Run ID: 79bf9f1f-532c-486f-91e3-15955fa5b8b0

📥 Commits

Reviewing files that changed from the base of the PR and between 45bc5e5 and 56caf90.

📒 Files selected for processing (2)

packages/workflows/src/dag-executor.test.ts
packages/workflows/src/dag-executor.ts

Wirasm · 2026-05-19T08:03:21Z

Review Summary

Verdict: blocking-issues

Your change adds a file-spill mechanism for large node outputs (≥32KB) in bash scripts, preventing silent data corruption when shell argument limits are exceeded. The implementation is well-structured and the threshold rationale is clearly documented. One critical bug and two items need to be addressed before merge.

Blocking issues

packages/workflows/src/dag-executor.ts:247–249 (shellQuoteOrFile): writeFileSync is not wrapped in a try/catch. If the disk is full, permissions are wrong, or any other filesystem error occurs, the throw propagates as an unhandled exception — no structured log, no user-facing message, just a crash with an opaque Node.js stack trace. Wrap it and fall back to shell-quoting on failure:
```
try {
  writeFileSync(filePath, value);
  return `$(cat ${shellQuote(filePath)})`;
} catch (fileErr) {
  const err = fileErr as Error;
  getLog().error({ err, nodeId, field, valueSize: value.length, filePath }, 'dag.large_output_file_write_failed');
  return shellQuote(value); // fallback: inline (pre-PR behavior)
}
```

Suggested fixes

packages/workflows/src/dag-executor.ts (test presence): The new describe('substituteNodeOutputRefs -- large output file substitution') block appears in the diff but could not be confirmed in the actual test file. Please ensure those tests are committed so they run in CI.
packages/workflows/src/dag-executor.ts (return type): substituteNodeOutputRefs is missing an explicit return type annotation. Per CLAUDE.md, add : string.
packages/workflows/src/dag-executor.ts:244–248 (JSDoc): Add a doc comment for the new outputFileDir parameter so future maintainers understand why it's intentionally omitted for non-bash call sites (prompt/approval/cancel nodes).

Minor / nice-to-have

JSON.parse fallback not tested with large payloads (packages/workflows/src/dag-executor.ts:300–318): The large-value path is tested via structuredOutput but not via raw JSON output. Consider adding a test that passes makeOutput('completed', JSON.stringify({ data: 'x'.repeat(33_000) })) with no structuredOutput field.
shellQuoteOrFile closing over constant: NODE_OUTPUT_FILE_THRESHOLD is read from outer scope. Low priority — fine as-is for now.
Test style (dag-executor.test.ts): new tests use sync it() with await import(...). Cosmetic; not blocking.

Compliments

The NODE_OUTPUT_FILE_THRESHOLD comment (line 1267–1270) explains the why (silent corruption risk) rather than just stating the number — exactly the kind of context that helps future maintainers.
The substituteNodeOutputRefs execution-ordering comment ("Called AFTER the standard substituteWorkflowVariables pass") documents a non-obvious dependency that would be very hard to debug if violated.
The design decision to make file-spill opt-in via outputFileDir and only wire it for bash-context nodes is sound and avoids over-engineering for non-bash call sites.

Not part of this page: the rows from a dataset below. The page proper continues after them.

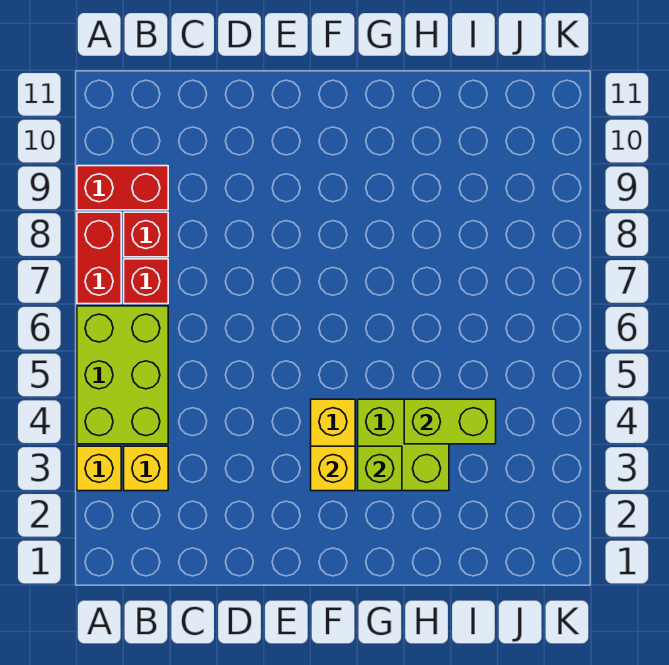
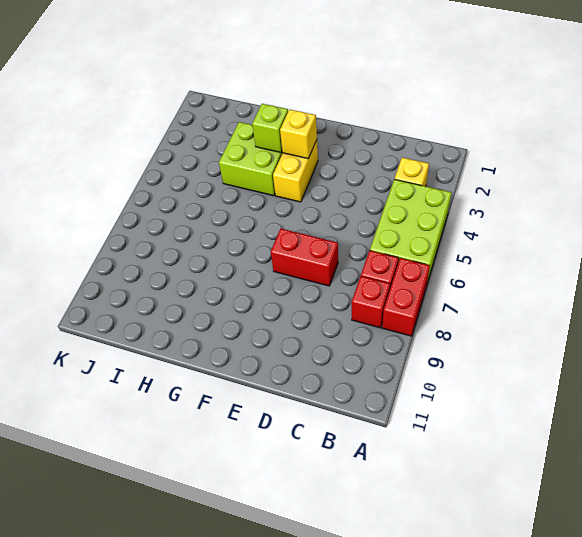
yellow brick A3 level 1 -> none
red brick A9:B9 level 1 -> red brick D7:E7 level 1
lime brick H4:I4 level 2 -> none

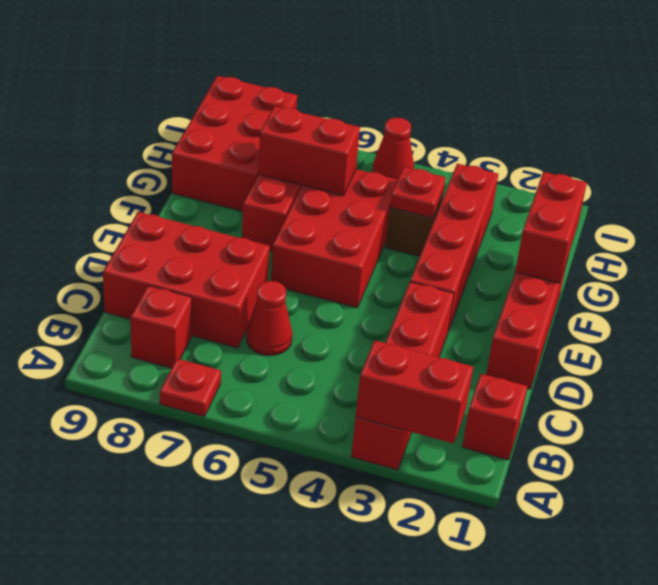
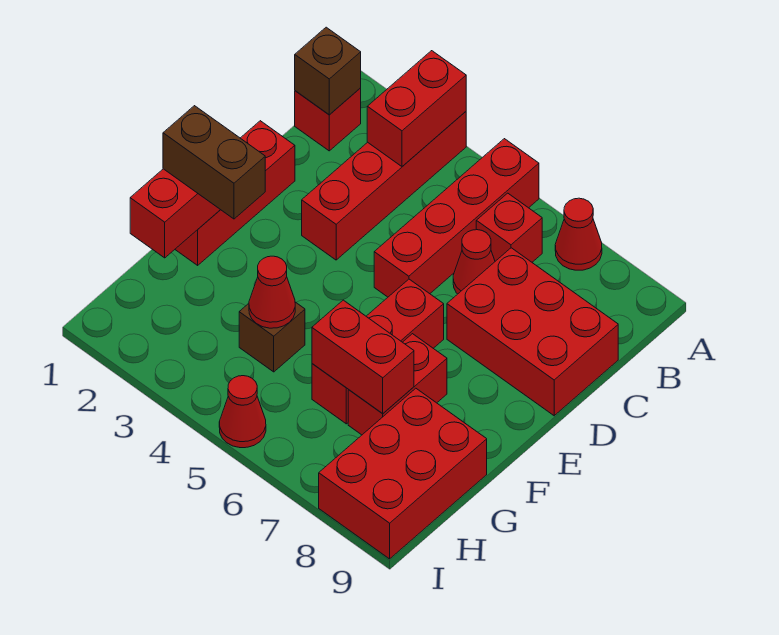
red brick A2:A3 level 2 -> red brick A3:B3 level 2
red plate A7 level 1 -> red cone A7 level 1
none -> brown brick B1 level 2
red brick B8 level 1 -> red brick B6 level 1
red brick E3:H3 level 1 -> red brick A5:D5 level 1
red brick E5:G6 level 1 -> red brick E6:G6 level 1
none -> brown brick F1:F2 level 3
red plate G4 level 2 -> red cone G4 level 2

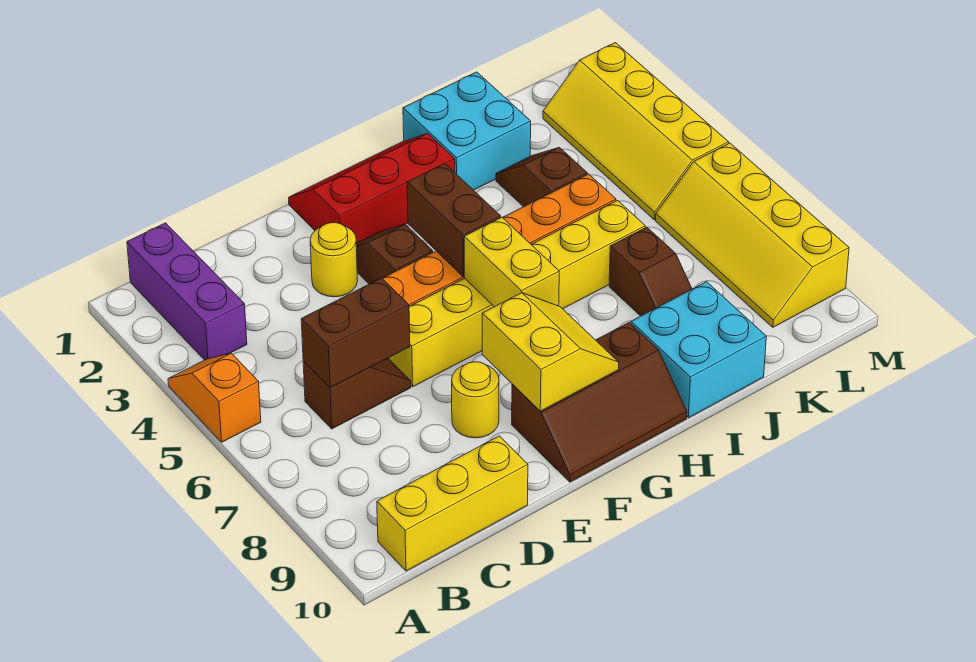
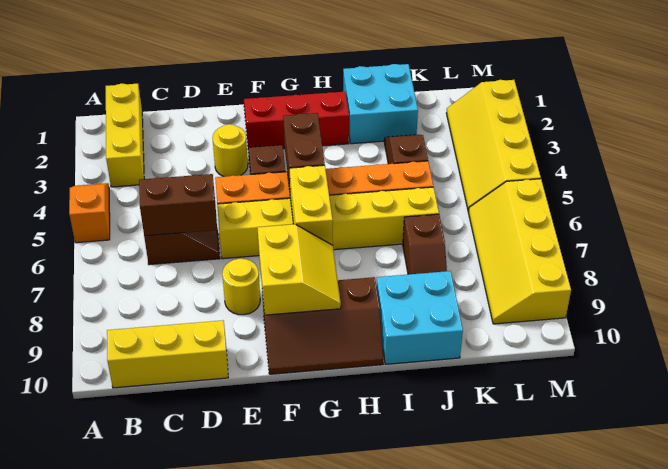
purple brick B1:B3 level 1 -> yellow brick B1:B3 level 1

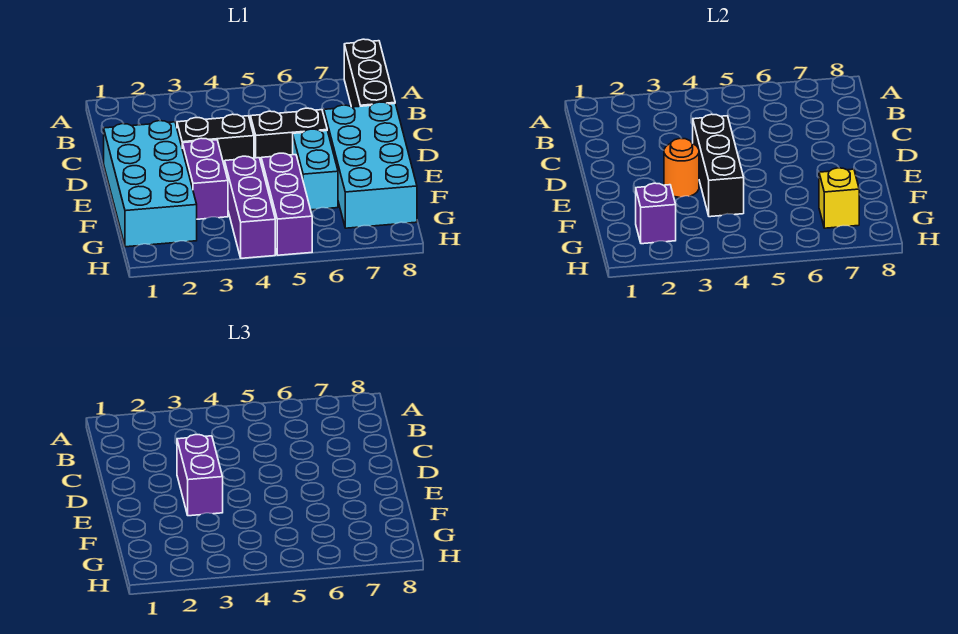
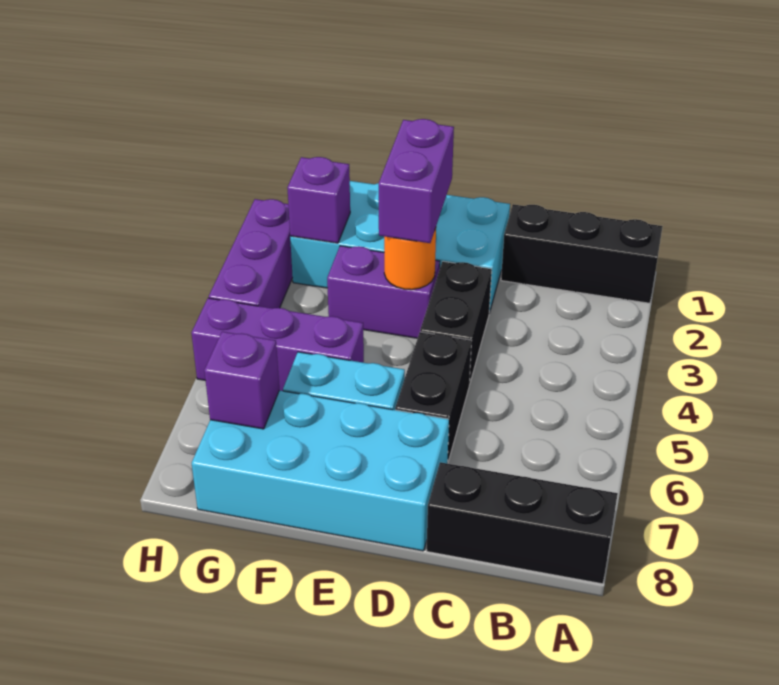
purple brick D3:E3 level 3 -> purple brick E2:E3 level 3
black brick D4:F4 level 2 -> black brick A1:C1 level 1
purple brick F4:H4 level 1 -> purple brick H2:H4 level 1
yellow brick G7 level 2 -> purple brick G7 level 2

Reviewed via maintainer-review-pr workflow (Pi/Minimax). Aspects run: code-review, error-handling, test-coverage, comment-quality, docs-impact.

@Wirasm

… fallback Address review feedback from @Wirasm: - Wrap writeFileSync in try/catch so disk-full or permission errors produce a structured log instead of an unhandled exception - Fall back to inline shell-quoting on failure (pre-file-spill behavior) - Add test for fallback path using a non-existent directory Signed-off-by: kagura-agent <kagura.agent.ai@gmail.com>

kagura-agent · 2026-05-19T08:13:33Z

Thanks for the thorough review @Wirasm! Addressed the blocking issue:

writeFileSync try/catch — Wrapped in try/catch with structured logging via getLog().error() and fallback to inline shell-quoting (pre-file-spill behavior). Added a test that verifies the fallback path by using a non-existent directory.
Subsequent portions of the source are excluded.